Derrière le débat monétaire, c’est un clivage politique plus profond qui s’installe : celui entre sécurité collective et libertés individuelles. Peut-on imaginer une monnaie numérique qui garantisse à la fois la traçabilité des fonds — exigée par la lutte contre le blanchiment — et une protection robuste de la vie privée ?

Certains députés, comme le Luxembourgeois Fernand Carizer, s’inquiètent. Pour lui, confier la gestion de l’euro numérique à une autorité publique serait ouvrir la porte à une surveillance insidieuse. Mieux vaudrait que le système soit distribué par des acteurs privés « contrôlables ». D’autres, au contraire, y voient une opportunité pour reconfigurer l’espace public numérique autour de valeurs démocratiques et de droits fondamentaux.

Sur ce point, la BCE se veut rassurante. Elle promet un anonymat partiel, une fonction hors ligne, et affirme ne pas vouloir accéder aux données de transaction. Mais les promesses institutionnelles suffisent-elles face à la défiance technologique croissante ?

Une monnaie gratuite qui pourrait coûter cher

Officiellement, l’euro numérique sera gratuit pour les particuliers. Mais qui paiera l’infrastructure ? Les banques, qui devront investir dans des systèmes complexes ? Les commerçants, qui devront s’équiper ? Ou, en fin de chaîne, les consommateurs, par une augmentation des prix ?

L’équation économique n’est pas encore claire.
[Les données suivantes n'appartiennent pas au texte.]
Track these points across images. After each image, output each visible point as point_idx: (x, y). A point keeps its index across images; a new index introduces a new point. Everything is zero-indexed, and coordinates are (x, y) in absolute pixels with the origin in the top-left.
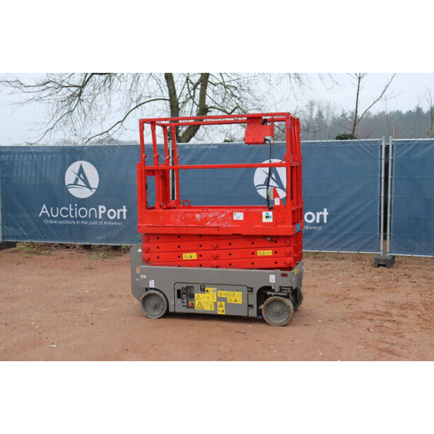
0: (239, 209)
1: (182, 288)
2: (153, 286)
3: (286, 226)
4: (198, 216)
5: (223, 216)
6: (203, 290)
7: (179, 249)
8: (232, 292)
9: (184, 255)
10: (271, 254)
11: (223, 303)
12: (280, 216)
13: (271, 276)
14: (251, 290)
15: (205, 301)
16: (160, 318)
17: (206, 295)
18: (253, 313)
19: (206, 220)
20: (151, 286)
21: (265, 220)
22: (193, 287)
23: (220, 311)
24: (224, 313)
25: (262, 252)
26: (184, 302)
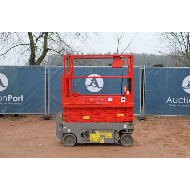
0: (110, 96)
1: (84, 132)
2: (70, 132)
3: (131, 103)
4: (91, 99)
5: (103, 99)
6: (93, 133)
7: (81, 115)
8: (107, 133)
9: (83, 117)
10: (124, 116)
11: (103, 138)
12: (128, 99)
13: (125, 125)
14: (116, 131)
15: (94, 138)
16: (73, 146)
17: (95, 135)
18: (117, 142)
19: (95, 101)
20: (68, 132)
21: (122, 101)
22: (89, 132)
23: (102, 142)
24: (103, 143)
25: (119, 115)
26: (84, 139)
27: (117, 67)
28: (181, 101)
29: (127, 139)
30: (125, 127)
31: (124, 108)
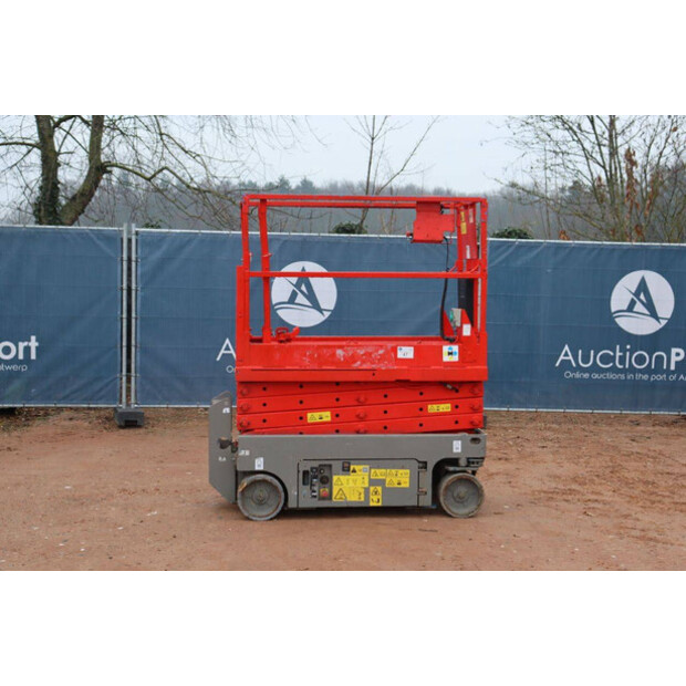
0: (406, 341)
1: (312, 469)
2: (262, 468)
3: (478, 367)
4: (340, 352)
5: (381, 352)
6: (346, 470)
7: (301, 406)
8: (394, 471)
9: (309, 415)
10: (449, 410)
11: (379, 489)
12: (469, 352)
13: (455, 442)
14: (424, 465)
15: (349, 487)
16: (271, 519)
17: (352, 477)
18: (427, 501)
19: (353, 359)
20: (257, 468)
21: (446, 358)
22: (330, 466)
23: (375, 501)
24: (380, 504)
25: (435, 406)
26: (314, 491)
27: (430, 238)
28: (605, 359)
29: (462, 490)
30: (455, 451)
31: (452, 383)
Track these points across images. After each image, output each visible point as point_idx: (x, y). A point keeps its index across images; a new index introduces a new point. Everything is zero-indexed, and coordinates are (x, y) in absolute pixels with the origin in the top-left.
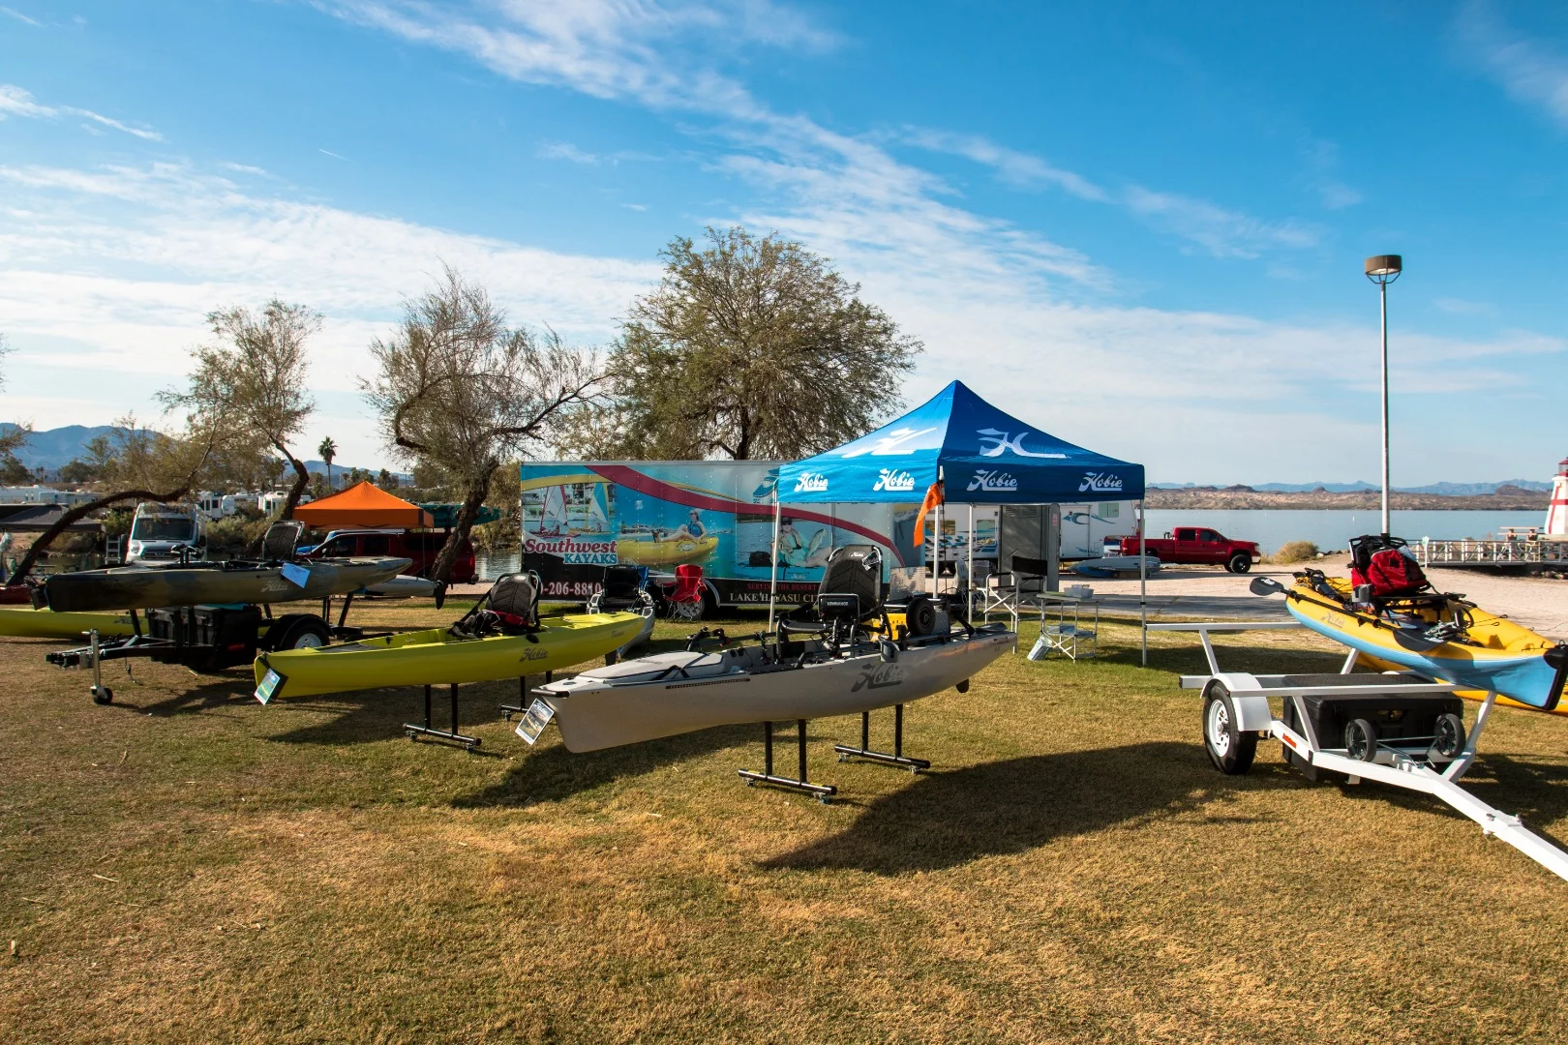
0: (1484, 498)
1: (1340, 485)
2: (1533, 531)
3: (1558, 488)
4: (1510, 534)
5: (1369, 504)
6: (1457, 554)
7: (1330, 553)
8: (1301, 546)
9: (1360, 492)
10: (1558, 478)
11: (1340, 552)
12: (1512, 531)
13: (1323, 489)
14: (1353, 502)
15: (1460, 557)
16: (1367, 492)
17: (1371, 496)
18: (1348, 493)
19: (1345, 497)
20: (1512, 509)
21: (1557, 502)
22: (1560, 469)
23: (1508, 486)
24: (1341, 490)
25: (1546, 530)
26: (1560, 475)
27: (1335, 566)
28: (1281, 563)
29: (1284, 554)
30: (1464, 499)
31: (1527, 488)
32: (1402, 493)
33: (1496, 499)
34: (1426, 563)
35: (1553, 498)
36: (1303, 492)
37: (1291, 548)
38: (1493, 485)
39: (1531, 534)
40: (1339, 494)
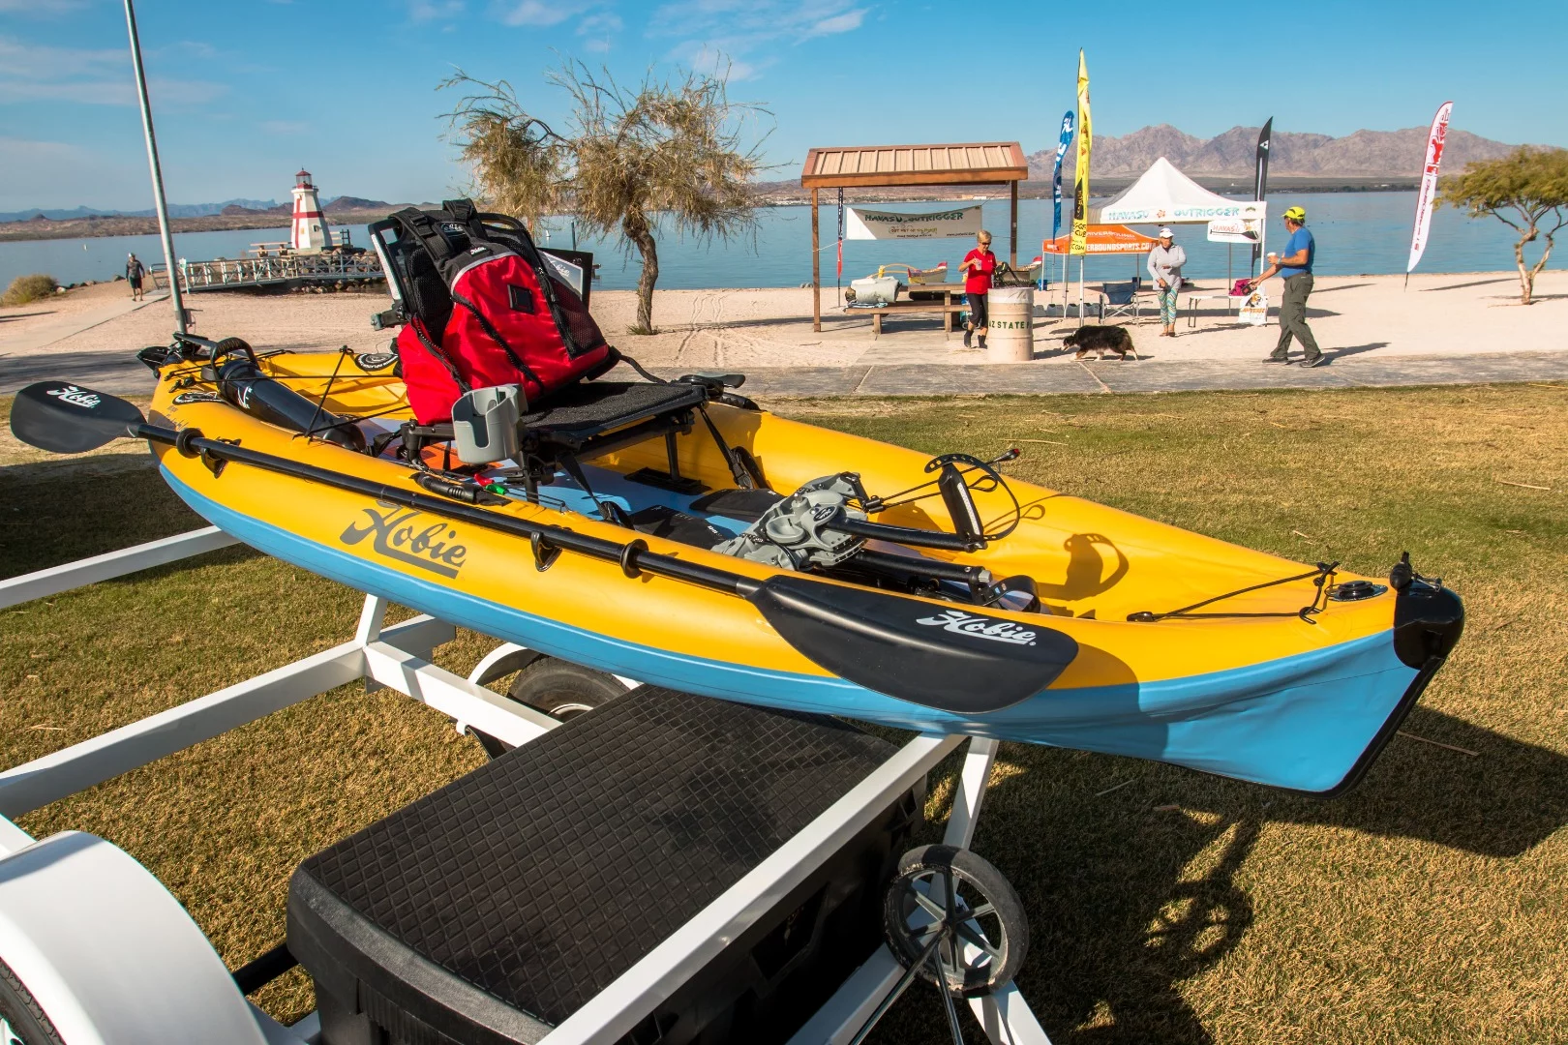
0: (212, 219)
1: (61, 212)
2: (282, 246)
3: (299, 201)
4: (261, 251)
5: (96, 231)
6: (217, 275)
7: (72, 286)
8: (35, 281)
9: (85, 219)
10: (297, 190)
11: (84, 285)
12: (263, 247)
13: (42, 217)
14: (78, 230)
15: (221, 278)
16: (93, 218)
17: (98, 221)
18: (71, 220)
19: (69, 225)
20: (239, 229)
21: (299, 215)
22: (298, 181)
23: (232, 206)
24: (63, 217)
25: (294, 245)
26: (299, 187)
27: (83, 301)
28: (14, 304)
29: (15, 292)
30: (192, 221)
31: (248, 207)
32: (130, 218)
33: (223, 219)
34: (187, 289)
35: (295, 211)
36: (20, 221)
37: (23, 284)
38: (217, 206)
39: (281, 250)
40: (62, 222)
Et l’utopie d’un service public de la monnaie pourrait se heurter à une réalité bien connue : rien n’est jamais vraiment gratuit dans les systèmes financiers modernes.

Un projet en marche

Lancé en phase exploratoire en 2021, le projet est officiellement entré en phase préparatoire en novembre 2023. La Commission a déposé un texte de règlement en juin, et le Parlement européen se penche désormais sur les modalités concrètes : confidentialité, plafonds, rôle des banques, architecture technique.

La présidente de la BCE, Christine Lagarde, pousse pour une adoption rapide. Mais les États membres avancent prudemment. Une adoption législative pourrait intervenir d’ici deux ou trois ans. Le déploiement, lui, n’est pas attendu avant 2027 ou 2028 — au mieux.
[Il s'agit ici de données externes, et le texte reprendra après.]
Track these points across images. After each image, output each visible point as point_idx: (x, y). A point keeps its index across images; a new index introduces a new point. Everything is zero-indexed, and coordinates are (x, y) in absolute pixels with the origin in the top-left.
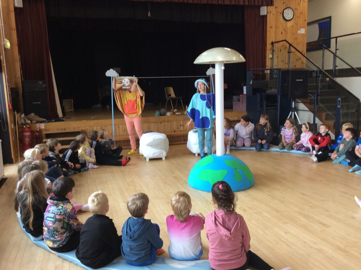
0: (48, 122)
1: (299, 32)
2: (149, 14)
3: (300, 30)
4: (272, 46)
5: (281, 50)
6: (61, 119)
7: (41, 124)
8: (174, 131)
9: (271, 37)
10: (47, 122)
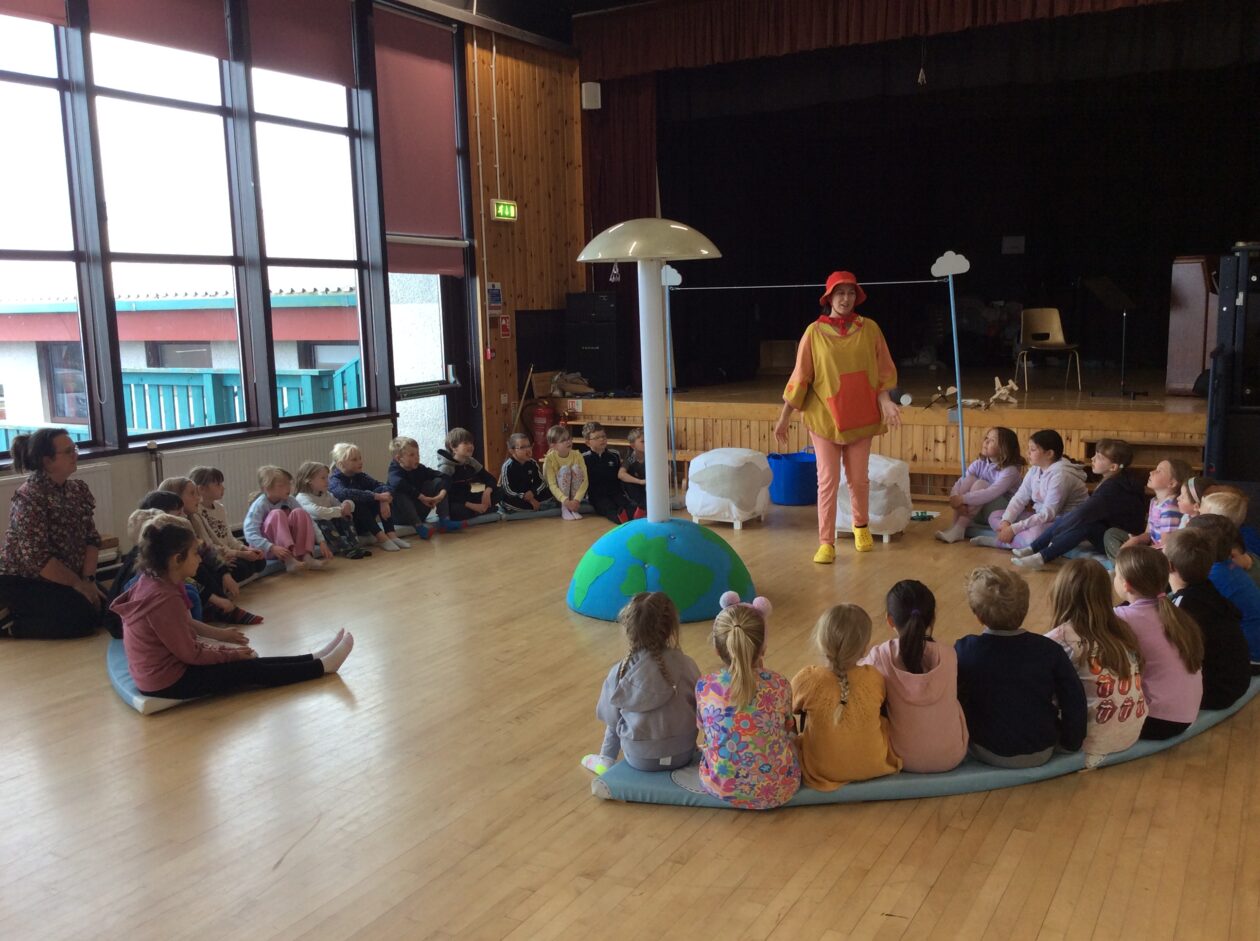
2: (921, 76)
7: (579, 401)
8: (910, 456)
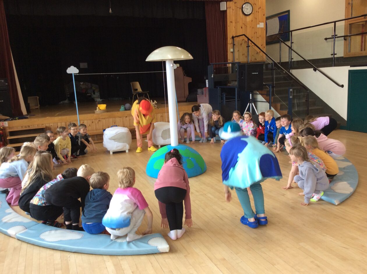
0: (12, 120)
1: (258, 26)
2: (110, 11)
3: (259, 24)
4: (232, 40)
5: (241, 44)
6: (25, 116)
7: (4, 122)
9: (231, 31)
10: (10, 119)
L’Europe n’est pas seule sur ce front. La Chine teste depuis 2020 son yuan numérique, dans une logique d’efficacité… et de contrôle. Les États-Unis, eux, refusent pour l’instant toute MNBC à destination du grand public. Mais soutiennent activement les stablecoins privés adossés au dollar, instruments à la fois de spéculation et de domination monétaire.
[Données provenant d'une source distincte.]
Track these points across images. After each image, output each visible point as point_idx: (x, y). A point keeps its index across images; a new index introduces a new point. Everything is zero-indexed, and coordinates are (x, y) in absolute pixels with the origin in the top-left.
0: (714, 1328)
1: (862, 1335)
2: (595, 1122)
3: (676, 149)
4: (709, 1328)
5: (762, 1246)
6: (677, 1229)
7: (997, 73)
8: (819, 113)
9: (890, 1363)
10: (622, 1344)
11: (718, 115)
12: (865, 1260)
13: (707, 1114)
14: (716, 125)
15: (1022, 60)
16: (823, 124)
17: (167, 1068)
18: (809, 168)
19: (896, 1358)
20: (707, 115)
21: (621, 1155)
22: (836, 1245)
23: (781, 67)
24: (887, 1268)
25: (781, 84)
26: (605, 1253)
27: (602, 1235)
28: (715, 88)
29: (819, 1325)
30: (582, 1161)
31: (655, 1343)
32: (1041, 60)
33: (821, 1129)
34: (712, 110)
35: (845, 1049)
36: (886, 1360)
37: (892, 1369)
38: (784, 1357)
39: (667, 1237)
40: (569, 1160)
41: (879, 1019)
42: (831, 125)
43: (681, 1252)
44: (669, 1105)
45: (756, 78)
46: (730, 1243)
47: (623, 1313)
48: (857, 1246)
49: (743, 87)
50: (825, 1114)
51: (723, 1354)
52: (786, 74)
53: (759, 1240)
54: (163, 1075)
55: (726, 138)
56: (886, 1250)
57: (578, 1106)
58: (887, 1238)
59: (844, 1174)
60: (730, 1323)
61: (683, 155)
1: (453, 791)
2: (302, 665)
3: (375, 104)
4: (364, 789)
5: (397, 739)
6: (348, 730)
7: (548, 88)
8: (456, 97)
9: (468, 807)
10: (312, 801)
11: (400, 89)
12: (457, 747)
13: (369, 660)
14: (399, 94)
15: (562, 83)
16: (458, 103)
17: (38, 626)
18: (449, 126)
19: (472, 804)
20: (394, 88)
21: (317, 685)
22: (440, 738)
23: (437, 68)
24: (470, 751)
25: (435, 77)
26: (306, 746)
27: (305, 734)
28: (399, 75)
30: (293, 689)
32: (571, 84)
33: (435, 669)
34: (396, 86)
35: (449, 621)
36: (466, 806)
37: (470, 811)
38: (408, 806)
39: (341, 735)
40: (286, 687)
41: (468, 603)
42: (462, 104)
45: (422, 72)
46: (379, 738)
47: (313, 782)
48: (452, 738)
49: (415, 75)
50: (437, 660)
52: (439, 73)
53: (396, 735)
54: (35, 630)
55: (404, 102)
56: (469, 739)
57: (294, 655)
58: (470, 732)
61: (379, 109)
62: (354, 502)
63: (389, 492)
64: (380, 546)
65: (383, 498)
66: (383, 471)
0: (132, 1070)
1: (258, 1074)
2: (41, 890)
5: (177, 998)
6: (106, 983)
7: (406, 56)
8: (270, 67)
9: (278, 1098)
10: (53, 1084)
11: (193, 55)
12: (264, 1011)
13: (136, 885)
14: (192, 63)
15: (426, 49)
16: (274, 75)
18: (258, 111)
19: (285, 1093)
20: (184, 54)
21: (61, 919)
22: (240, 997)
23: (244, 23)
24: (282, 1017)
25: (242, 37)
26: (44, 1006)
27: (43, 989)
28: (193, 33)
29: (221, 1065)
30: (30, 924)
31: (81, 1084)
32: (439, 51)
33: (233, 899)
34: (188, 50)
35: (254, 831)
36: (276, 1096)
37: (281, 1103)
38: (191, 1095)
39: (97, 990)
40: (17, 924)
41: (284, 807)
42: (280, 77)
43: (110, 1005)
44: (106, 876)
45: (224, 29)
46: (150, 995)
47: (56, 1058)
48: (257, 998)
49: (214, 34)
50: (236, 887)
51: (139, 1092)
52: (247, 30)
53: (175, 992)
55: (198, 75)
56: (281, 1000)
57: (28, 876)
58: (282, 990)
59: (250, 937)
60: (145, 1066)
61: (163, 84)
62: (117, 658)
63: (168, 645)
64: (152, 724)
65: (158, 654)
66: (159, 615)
L’euro numérique, dans cette géopolitique du code, se veut une voie médiane : une monnaie numérique publique, mais démocratique. Une innovation monétaire, mais aussi un outil d’autonomie stratégique.

Qu’en pensent les citoyens ?

Reste une inconnue de taille : l’adhésion citoyenne. Car pour que l’euro numérique ne soit pas un objet administratif de plus, il faudra qu’il fasse sens dans le quotidien. Or, pour l’instant, la majorité des Européens ne perçoivent pas clairement l’intérêt de changer de mode de paiement. Ils n’ont pas demandé cette innovation. Ils n’en voient ni le besoin, ni l’urgence.

Et c’est peut-être là, au fond, que se joue le vrai défi. Derrière les couches techniques, les équilibres financiers et les rapports de pouvoir, l’euro numérique ne pourra s’imposer que s’il parvient à faire ce que toute monnaie doit faire : inspirer confiance.